[MATERIALS PROVIDED]

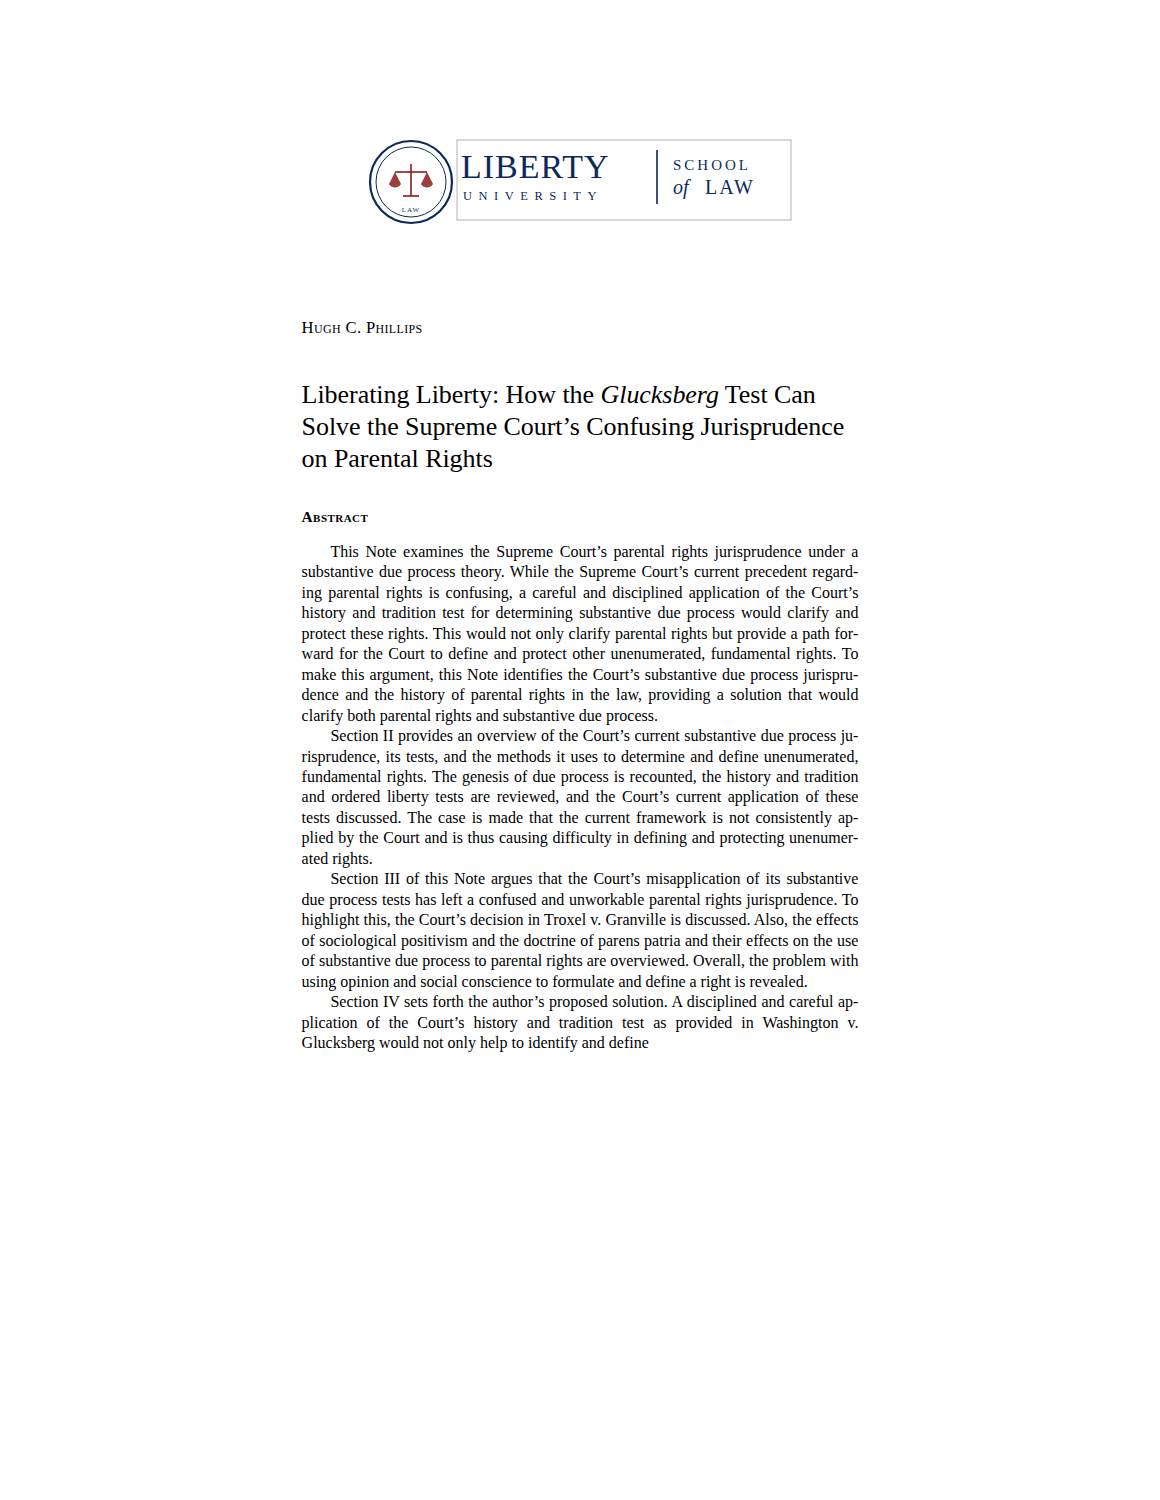LAW LIBERTY UNIVERSITY SCHOOL of LAW
Hugh C. Phillips
Liberating Liberty: How the Glucksberg Test Can Solve the Supreme Court’s Confusing Jurisprudence on Parental Rights
Abstract
This Note examines the Supreme Court’s parental rights jurisprudence under a substantive due process theory. While the Supreme Court’s current precedent regarding parental rights is confusing, a careful and disciplined application of the Court’s history and tradition test for determining substantive due process would clarify and protect these rights. This would not only clarify parental rights but provide a path forward for the Court to define and protect other unenumerated, fundamental rights. To make this argument, this Note identifies the Court’s substantive due process jurisprudence and the history of parental rights in the law, providing a solution that would clarify both parental rights and substantive due process.
Section II provides an overview of the Court’s current substantive due process jurisprudence, its tests, and the methods it uses to determine and define unenumerated, fundamental rights. The genesis of due process is recounted, the history and tradition and ordered liberty tests are reviewed, and the Court’s current application of these tests discussed. The case is made that the current framework is not consistently applied by the Court and is thus causing difficulty in defining and protecting unenumerated rights.
Section III of this Note argues that the Court’s misapplication of its substantive due process tests has left a confused and unworkable parental rights jurisprudence. To highlight this, the Court’s decision in Troxel v. Granville is discussed. Also, the effects of sociological positivism and the doctrine of parens patria and their effects on the use of substantive due process to parental rights are overviewed. Overall, the problem with using opinion and social conscience to formulate and define a right is revealed.
Section IV sets forth the author’s proposed solution. A disciplined and careful application of the Court’s history and tradition test as provided in Washington v. Glucksberg would not only help to identify and define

[/MATERIALS PROVIDED]

Take the lines above from the one containing "Liberating Liberty: How" down to the one containing "This Note examines", and transcribe them exactly, both ends included.

▶ TASK ANSWER
Liberating Liberty: How the Glucksberg Test Can Solve the Supreme Court’s Confusing Jurisprudence on Parental Rights
Abstract
This Note examines the Supreme Court’s parental rights jurisprudence under a substantive due process theory. While the Supreme Court’s current precedent regarding parental rights is confusing, a careful and disciplined application of the Court’s history and tradition test for determining substantive due process would clarify and protect these rights. This would not only clarify parental rights but provide a path forward for the Court to define and protect other unenumerated, fundamental rights. To make this argument, this Note identifies the Court’s substantive due process jurisprudence and the history of parental rights in the law, providing a solution that would clarify both parental rights and substantive due process.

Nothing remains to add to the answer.